Cracks in junta a growing threat to corrupt old guard

PUBLISHED : Saturday, 29 March, 2008, 12:00am
UPDATED : Saturday, 29 March, 2008, 12:00am

When Myanmar's commander-in-chief Than Shwe delivered his closely watched speech on Thursday to mark the nation's Armed Forces Day, it included plenty of the usual hardline rhetoric.

But underneath the pronouncement of military resolve, a new battle for Myanmar's future is emerging that threatens to split the junta.

This time it is not between the monks and the military, as it was during last year's mass protests, but between two factions in the army.

In the past few months a major rift has emerged within Myanmar's military government over the country's political future. At the centre of the conflict is who should control the country's so-called road map for political change.

In his speech, Senior General Than Shwe vowed to hand over power to a civilian government within the next two years. But this claim is viewed with suspicion, both by critics of the junta and some members of the military itself.

A confrontation is beginning to take shape within the armed forces, between those who are currently in control of the government and the country's economic wealth on the one hand and, on the other, those who see themselves as the nation's true guardians and wish to protect it from unscrupulous officials.

On one side there are the ministers and members of the State Peace and Development Council who have major business interests and are associated with General Than Shwe's brainchild, the mass community-based Union Solidarity and Development Association (USDA).

On the other side are the top-ranking generals - loosely grouped around the second in command, Vice-Senior General Maung Aye - who want a professional army and see the military's main role as protector of the people.

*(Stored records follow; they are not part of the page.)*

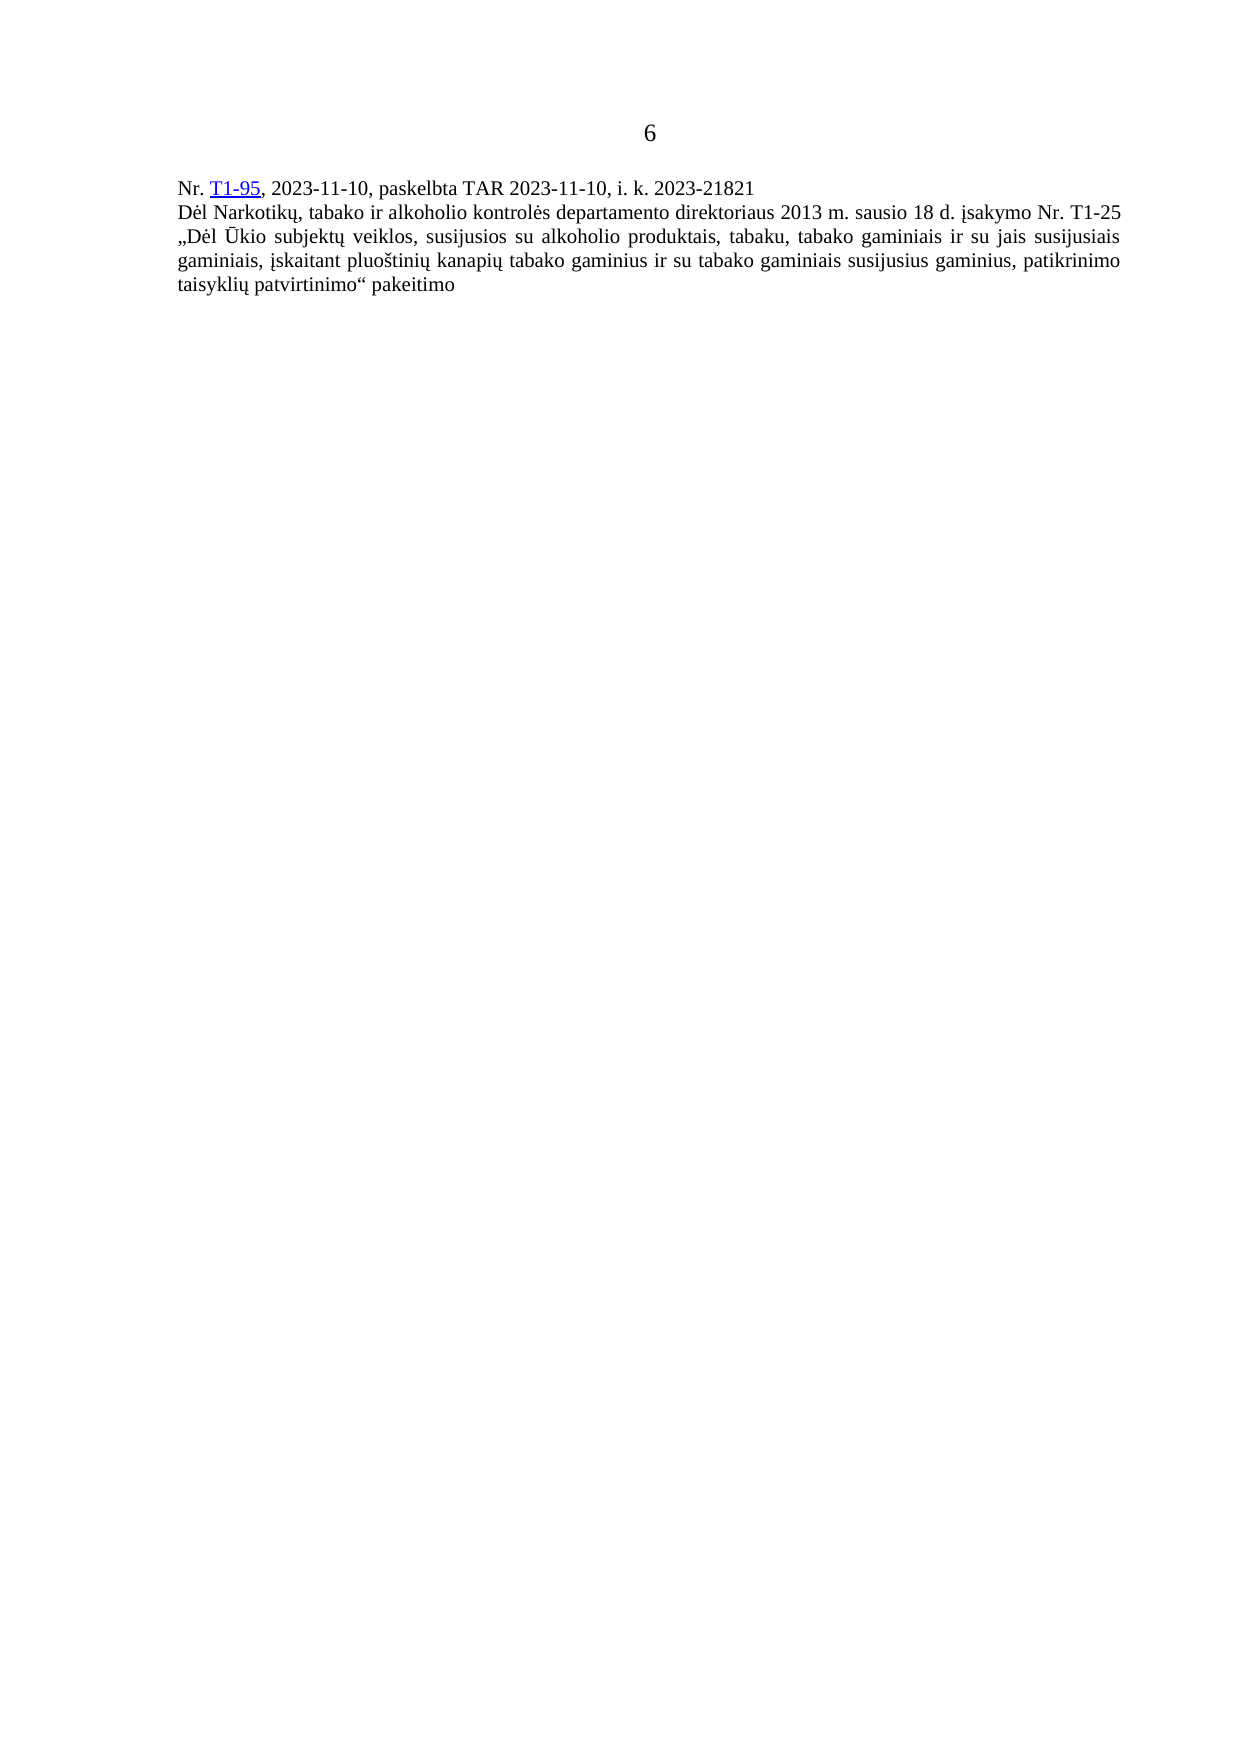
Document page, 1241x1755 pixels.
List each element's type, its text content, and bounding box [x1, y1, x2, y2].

text Nr. T1-95, 2023-11-10, paskelbta TAR 2023-11-10, i. k. 2023-21821 [177, 176, 1122, 200]
text Dėl Narkotikų, tabako ir alkoholio kontrolės departamento direktoriaus 2013 m. sausio 18 d. įsakymo Nr. T1-25 „Dėl Ūkio subjektų veiklos, susijusios su alkoholio produktais, tabaku, tabako gaminiais ir su jais susijusiais gaminiais, įskaitant pluoštinių kanapių tabako gaminius ir su tabako gaminiais susijusius gaminius, patikrinimo taisyklių patvirtinimo“ pakeitimo [177, 200, 1122, 296]
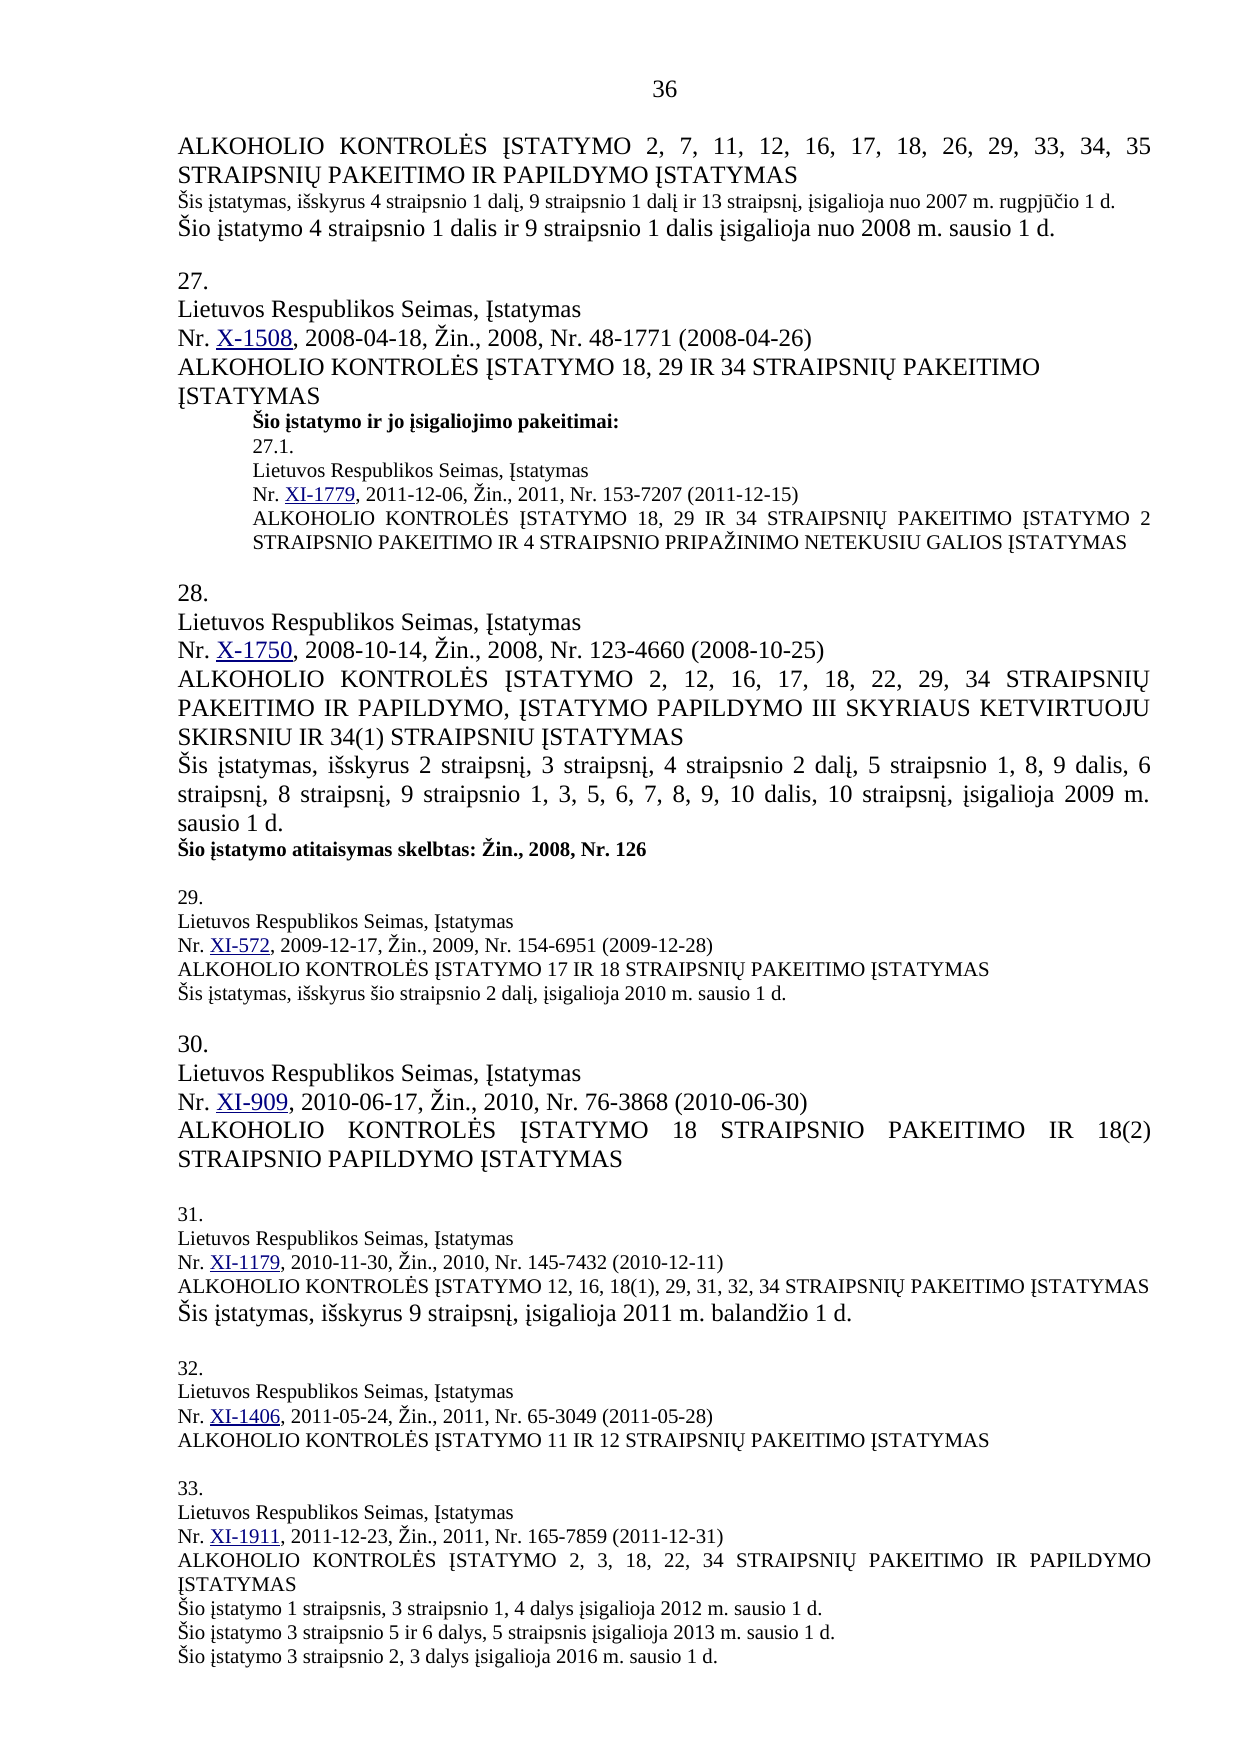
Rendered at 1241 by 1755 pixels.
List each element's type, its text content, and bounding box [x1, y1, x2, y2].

They have become increasingly dismayed at corruption within government and believe it is undermining the army's future role.

A referendum in May on the newly drafted constitution and a general election in two years will radically change the country's political landscape. The USDA, which is organising both the referendum and the elections, will significantly increase its power and control over the country's emerging political process.

The content of the constitution has not yet been made public.

Senior members of the army are increasingly resentful of the growing dominance of the USDA and the likely curtailment of the army's authority after the May referendum.

These ministers and former military commanders have all amassed huge personal fortunes from smuggling and kickbacks.

'They are known as 'the Nazis' within the top ranks of the army,' according to a Myanmese businessman with close links to the military hierarchy. 'They have the money and they have their own militia.'

But many junior officers are alarmed at the way in which the USDA is growing in influence at the expense of the army.

'They are watching their unscrupulous colleagues, hiding behind the uniform, building up massive fortunes from corruption in government, and they are worried that this tarnishes the image of the army,' said a source in Naypyidaw, the capital.

One member of the military said: 'The 'real' army is the only institution that can bring genuine democracy to the country in the future. The next generation of officers represents the real hope for the country.'

They would be open to a political dialogue with opposition leader Aung San Suu Kyi, he insisted.